Task input:
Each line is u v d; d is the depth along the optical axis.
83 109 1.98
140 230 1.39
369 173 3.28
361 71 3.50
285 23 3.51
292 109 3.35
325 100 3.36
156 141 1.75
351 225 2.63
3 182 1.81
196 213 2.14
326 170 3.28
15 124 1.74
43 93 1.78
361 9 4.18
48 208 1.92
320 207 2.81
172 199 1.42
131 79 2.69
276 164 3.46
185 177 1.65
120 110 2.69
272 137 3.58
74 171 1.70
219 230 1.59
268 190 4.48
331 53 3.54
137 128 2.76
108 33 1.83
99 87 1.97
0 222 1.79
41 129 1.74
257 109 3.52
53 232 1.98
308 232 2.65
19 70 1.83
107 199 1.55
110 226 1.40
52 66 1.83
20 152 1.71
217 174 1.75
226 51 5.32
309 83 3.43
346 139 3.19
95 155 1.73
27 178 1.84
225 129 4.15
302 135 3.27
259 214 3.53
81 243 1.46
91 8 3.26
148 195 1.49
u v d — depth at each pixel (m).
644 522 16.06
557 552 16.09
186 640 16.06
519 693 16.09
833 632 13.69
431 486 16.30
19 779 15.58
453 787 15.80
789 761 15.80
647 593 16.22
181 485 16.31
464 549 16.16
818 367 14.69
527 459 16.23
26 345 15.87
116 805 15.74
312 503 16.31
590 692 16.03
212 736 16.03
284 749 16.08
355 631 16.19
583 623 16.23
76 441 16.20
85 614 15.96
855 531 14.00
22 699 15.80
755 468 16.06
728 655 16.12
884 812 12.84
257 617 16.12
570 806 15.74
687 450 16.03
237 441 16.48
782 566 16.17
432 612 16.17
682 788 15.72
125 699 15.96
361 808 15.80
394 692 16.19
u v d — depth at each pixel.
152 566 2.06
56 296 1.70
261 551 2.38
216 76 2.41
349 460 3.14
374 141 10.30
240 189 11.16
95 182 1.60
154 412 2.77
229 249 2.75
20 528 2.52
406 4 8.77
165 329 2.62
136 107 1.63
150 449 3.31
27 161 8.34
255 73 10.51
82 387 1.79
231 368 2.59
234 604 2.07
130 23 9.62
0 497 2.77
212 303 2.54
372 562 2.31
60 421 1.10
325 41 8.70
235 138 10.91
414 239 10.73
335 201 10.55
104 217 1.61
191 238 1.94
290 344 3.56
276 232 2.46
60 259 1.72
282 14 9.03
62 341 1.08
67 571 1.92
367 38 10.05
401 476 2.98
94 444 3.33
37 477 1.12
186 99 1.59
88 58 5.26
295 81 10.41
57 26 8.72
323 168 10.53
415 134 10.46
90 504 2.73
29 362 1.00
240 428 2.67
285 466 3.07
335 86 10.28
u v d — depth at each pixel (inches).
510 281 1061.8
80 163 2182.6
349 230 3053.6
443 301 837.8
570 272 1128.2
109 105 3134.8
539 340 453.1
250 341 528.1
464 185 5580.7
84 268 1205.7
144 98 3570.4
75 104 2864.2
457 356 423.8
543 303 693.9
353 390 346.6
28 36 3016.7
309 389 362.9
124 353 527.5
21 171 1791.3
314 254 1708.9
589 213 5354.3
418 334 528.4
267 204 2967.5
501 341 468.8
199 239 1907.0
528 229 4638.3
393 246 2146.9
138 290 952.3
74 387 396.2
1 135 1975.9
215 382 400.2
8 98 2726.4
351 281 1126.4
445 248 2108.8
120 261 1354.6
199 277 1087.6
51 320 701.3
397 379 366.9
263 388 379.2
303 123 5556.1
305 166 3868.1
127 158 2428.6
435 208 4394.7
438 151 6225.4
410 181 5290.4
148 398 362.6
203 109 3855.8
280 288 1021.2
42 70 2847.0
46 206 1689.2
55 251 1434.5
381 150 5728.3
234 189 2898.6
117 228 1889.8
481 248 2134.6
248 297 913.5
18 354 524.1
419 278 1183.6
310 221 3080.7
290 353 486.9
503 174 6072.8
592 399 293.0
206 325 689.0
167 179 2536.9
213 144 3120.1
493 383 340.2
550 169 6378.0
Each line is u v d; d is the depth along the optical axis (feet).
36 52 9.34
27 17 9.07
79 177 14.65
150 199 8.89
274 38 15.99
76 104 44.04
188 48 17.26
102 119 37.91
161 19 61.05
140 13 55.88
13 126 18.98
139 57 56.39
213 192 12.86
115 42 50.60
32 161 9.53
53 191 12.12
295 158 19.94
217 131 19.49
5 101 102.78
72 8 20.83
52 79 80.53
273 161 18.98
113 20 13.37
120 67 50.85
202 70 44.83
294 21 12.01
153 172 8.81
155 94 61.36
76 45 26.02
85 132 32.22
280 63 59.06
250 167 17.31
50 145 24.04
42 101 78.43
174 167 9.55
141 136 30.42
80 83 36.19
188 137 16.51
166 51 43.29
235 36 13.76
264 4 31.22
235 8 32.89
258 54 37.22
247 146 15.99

To do:
Using the records above, write out exactly the lines between the one holding "259 214 3.53" and the one holding "212 303 2.54", inclusive; leave everything else out.

Response box:
259 214 3.53
81 243 1.46
91 8 3.26
148 195 1.49
u v d — depth at each pixel (m).
644 522 16.06
557 552 16.09
186 640 16.06
519 693 16.09
833 632 13.69
431 486 16.30
19 779 15.58
453 787 15.80
789 761 15.80
647 593 16.22
181 485 16.31
464 549 16.16
818 367 14.69
527 459 16.23
26 345 15.87
116 805 15.74
312 503 16.31
590 692 16.03
212 736 16.03
284 749 16.08
355 631 16.19
583 623 16.23
76 441 16.20
85 614 15.96
855 531 14.00
22 699 15.80
755 468 16.06
728 655 16.12
884 812 12.84
257 617 16.12
570 806 15.74
687 450 16.03
237 441 16.48
782 566 16.17
432 612 16.17
682 788 15.72
125 699 15.96
361 808 15.80
394 692 16.19
u v d — depth at each pixel.
152 566 2.06
56 296 1.70
261 551 2.38
216 76 2.41
349 460 3.14
374 141 10.30
240 189 11.16
95 182 1.60
154 412 2.77
229 249 2.75
20 528 2.52
406 4 8.77
165 329 2.62
136 107 1.63
150 449 3.31
27 161 8.34
255 73 10.51
82 387 1.79
231 368 2.59
234 604 2.07
130 23 9.62
0 497 2.77
212 303 2.54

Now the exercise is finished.